START Selected text

- Directed by: Tinto Brass
- Written by: Tinto Brass
- Based on: Senso by Camillo Boito
- Produced by: Giuseppe Colombo
- Starring: Anna Galiena Gabriel Garko
- Cinematography: Massimo Di Venanzo Daniele Nannuzzi
- Edited by: Tinto Brass Fiorenza Muller
- Music by: Ennio Morricone
- Distributed by: Eagle Pictures
- Release date: 12 April 2002;
- Running time: 128 minutes
- Country: Italy
- Language: Italian
- Budget: 350,000 dollars

= Senso '45 =

Senso '45 (also released internationally as Black Angel) is an Italian erotic drama film written and directed by Tinto Brass, based on the novella Senso by Camillo Boito, which also inspired Luchino Visconti's 1954 film.

Instead of being set during the Third Italian War of Independence, the film is set in Venice during the last months of the fascist regime.

END Selected text
START Data extracts

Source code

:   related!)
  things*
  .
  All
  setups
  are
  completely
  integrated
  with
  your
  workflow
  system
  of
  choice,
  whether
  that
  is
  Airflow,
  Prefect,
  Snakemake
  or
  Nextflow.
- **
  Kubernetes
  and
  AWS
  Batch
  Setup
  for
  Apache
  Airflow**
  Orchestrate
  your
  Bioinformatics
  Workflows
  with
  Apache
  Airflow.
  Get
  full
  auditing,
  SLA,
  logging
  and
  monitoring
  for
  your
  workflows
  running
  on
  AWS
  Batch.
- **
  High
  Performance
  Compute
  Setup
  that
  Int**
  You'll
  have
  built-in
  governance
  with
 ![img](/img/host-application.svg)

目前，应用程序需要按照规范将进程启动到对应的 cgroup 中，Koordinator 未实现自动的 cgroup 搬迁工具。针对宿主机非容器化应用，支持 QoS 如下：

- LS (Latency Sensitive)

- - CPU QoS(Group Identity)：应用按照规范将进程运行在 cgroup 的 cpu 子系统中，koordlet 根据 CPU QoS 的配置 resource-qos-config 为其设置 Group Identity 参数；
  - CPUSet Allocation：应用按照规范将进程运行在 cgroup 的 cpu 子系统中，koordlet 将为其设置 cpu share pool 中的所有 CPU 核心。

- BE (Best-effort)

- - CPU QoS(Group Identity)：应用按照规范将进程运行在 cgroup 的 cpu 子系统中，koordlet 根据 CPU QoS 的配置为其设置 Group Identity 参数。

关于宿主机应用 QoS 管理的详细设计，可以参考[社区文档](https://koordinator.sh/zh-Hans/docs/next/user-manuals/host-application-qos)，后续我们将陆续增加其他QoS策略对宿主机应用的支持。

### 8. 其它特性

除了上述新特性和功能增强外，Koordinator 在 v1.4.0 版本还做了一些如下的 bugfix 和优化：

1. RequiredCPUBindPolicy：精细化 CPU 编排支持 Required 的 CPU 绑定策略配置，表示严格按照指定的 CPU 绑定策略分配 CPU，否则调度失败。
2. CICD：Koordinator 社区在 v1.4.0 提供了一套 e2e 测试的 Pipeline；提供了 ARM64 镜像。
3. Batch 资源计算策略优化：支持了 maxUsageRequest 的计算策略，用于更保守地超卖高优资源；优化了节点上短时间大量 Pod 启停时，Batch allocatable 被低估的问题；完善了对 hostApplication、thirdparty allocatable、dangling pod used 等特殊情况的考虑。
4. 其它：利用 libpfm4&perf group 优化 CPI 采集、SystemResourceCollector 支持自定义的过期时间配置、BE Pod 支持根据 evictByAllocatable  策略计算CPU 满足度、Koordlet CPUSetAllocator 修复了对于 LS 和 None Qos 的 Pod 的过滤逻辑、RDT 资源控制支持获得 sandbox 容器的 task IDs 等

END Data extracts

Aim of the exercise:
Return the stretch of the Senso '45 film text from "Senso '45 (also" through "Visconti's 1954 film.", copied exactly. Work only from the film text, not from the records.

Result for this exercise:
Senso '45 (also released internationally as Black Angel) is an Italian erotic drama film written and directed by Tinto Brass, based on the novella Senso by Camillo Boito, which also inspired Luchino Visconti's 1954 film.